Strings which should be sent along with the request as metadata.

Returns
Type Description
google.cloud.aiplatform_v1.types.Model A trained machine learning Model.

upload_model

upload_model(request: Optional[google.cloud.aiplatform_v1.types.model_service.UploadModelRequest] = None, *, parent: Optional[str] = None, model: Optional[google.cloud.aiplatform_v1.types.model.Model] = None, retry: google.api_core.retry.Retry = <_MethodDefault._DEFAULT_VALUE: <object object>>, timeout: Optional[float] = None, metadata: Sequence[Tuple[str, str]] = ())

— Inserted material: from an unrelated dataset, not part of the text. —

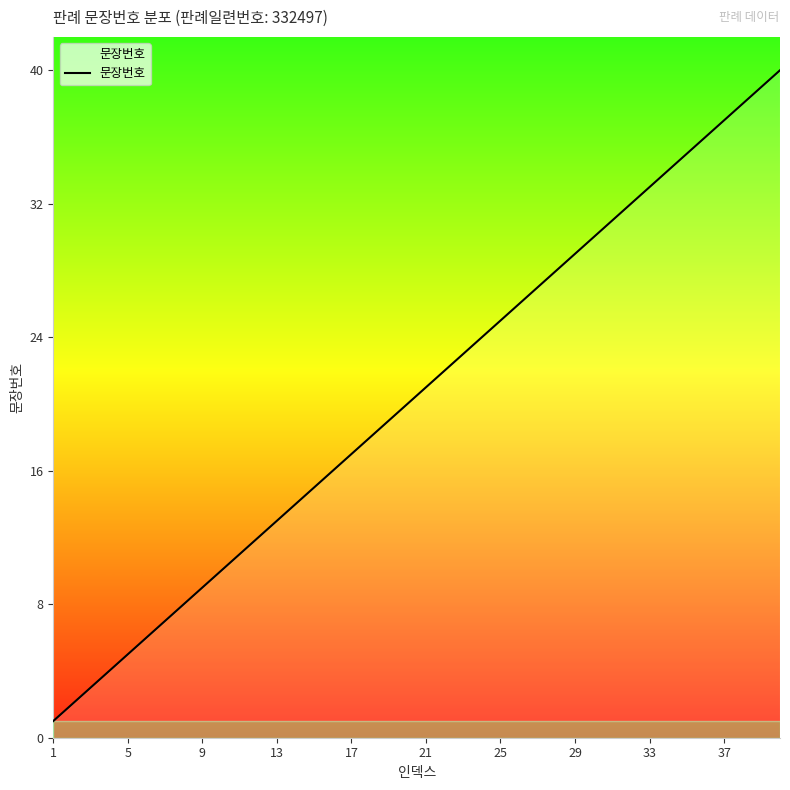

What is the greatest value displayed?

40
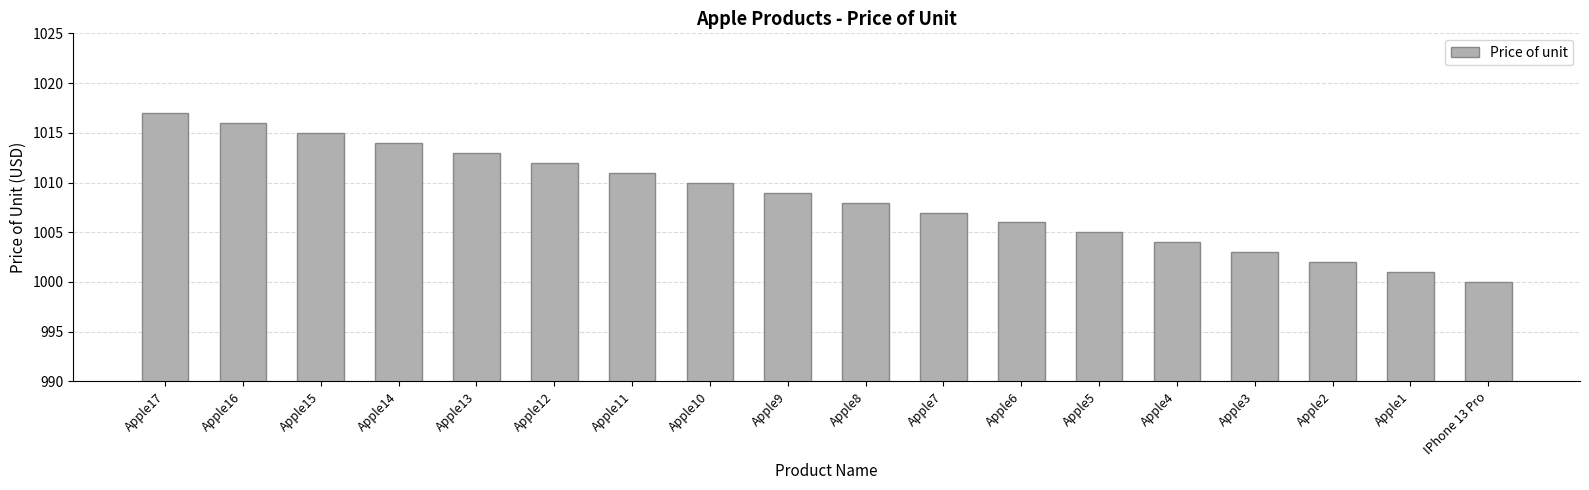

List the labels in order of value, smallest first.

IPhone 13 Pro, Apple1, Apple2, Apple3, Apple4, Apple5, Apple6, Apple7, Apple8, Apple9, Apple10, Apple11, Apple12, Apple13, Apple14, Apple15, Apple16, Apple17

Uploads a Model artifact into Vertex AI.

Parameters
Name Description
request UploadModelRequest

The request object. Request message for ModelService.UploadModel.

parent `str`

Required. The resource name of the Location into which to upload the Model. Format: projects/{project}/locations/{location} This corresponds to the parent field on the request instance; if request is provided, this should not be set.

model Model

Required. The Model to create. This corresponds to the model field on the request instance; if request is provided, this should not be set.

retry google.api_core.retry.Retry

Designation of what errors, if any, should be retried.

timeout float

The timeout for this request.

metadata Sequence[Tuple[str, str]]

Strings which should be sent along with the request as metadata.

Returns
Type Description
google.api_core.operation_async.AsyncOperation An object representing a long-running operation. The result type for the operation will be UploadModelResponse Response message of ModelService.UploadModel operation.